_WHAT YOU WILL DO:_
The word "contact" occurs in some lines of the data. Return each such line.

Stored data entries:
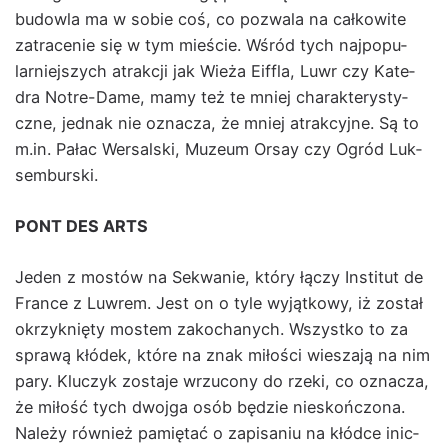
budowla ma w sobie coś, co pozwala na całkowite
zatrace­nie się w tym mieś­cie. Wśród tych najpop­u­
larniejszych atrakcji jak Wieża Eif­fla, Luwr czy Kat­e­
dra Notre-Dame, mamy też te mniej charak­terysty­
czne, jed­nak nie oznacza, że mniej atrak­cyjne. Są to
m.in. Pałac Wer­sal­s­ki, Muzeum Orsay czy Ogród Luk­
sem­burs­ki.
PONT DES ARTS
Jeden z mostów na Sek­wanie, który łączy Insti­tut de
France z Luwrem. Jest on o tyle wyjątkowy, iż został
okrzyknię­ty mostem zakochanych. Wszys­tko to za
sprawą kłódek, które na znak miłoś­ci wiesza­ją na nim
pary. Kluczyk zosta­je wrzu­cony do rze­ki, co oznacza,
że miłość tych dwo­j­ga osób będzie nieskońc­zona.
Należy również pamię­tać o zapisa­niu na kłód­ce inic­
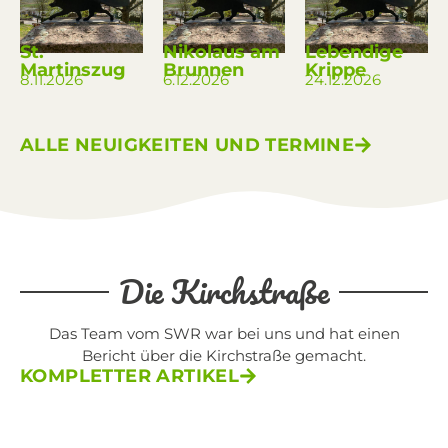
St.
Nikolaus am
Lebendige
Martinszug
Brunnen
Krippe
8.11.2026
6.12.2026
24.12.2026
ALLE NEUIGKEITEN UND TERMINE
Die Kirchstraße
Das Team vom SWR war bei uns und hat einen
Bericht über die Kirchstraße gemacht.
KOMPLETTER ARTIKEL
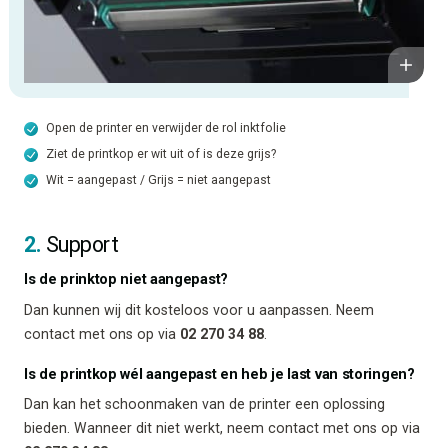
Open de printer en verwijder de rol inktfolie
Ziet de printkop er wit uit of is deze grijs?
Wit = aangepast / Grijs = niet aangepast
2.
Support
Is de prinktop niet aangepast?
Dan kunnen wij dit kosteloos voor u aanpassen. Neem
contact met ons op via
02 270 34 88
.
Is de printkop wél aangepast en heb je last van storingen?
Dan kan het schoonmaken van de printer een oplossing
bieden. Wanneer dit niet werkt, neem contact met ons op via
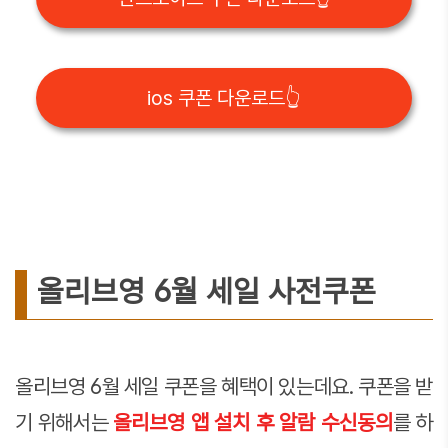
ios 쿠폰 다운로드👆
올리브영 6월 세일 사전쿠폰
올리브영 6월 세일 쿠폰을 혜택이 있는데요. 쿠폰을 받
기 위해서는
올리브영 앱 설치 후 알람 수신동의
를 하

_TASK RESPONSE:_
contact met ons op via
bieden. Wanneer dit niet werkt, neem contact met ons op via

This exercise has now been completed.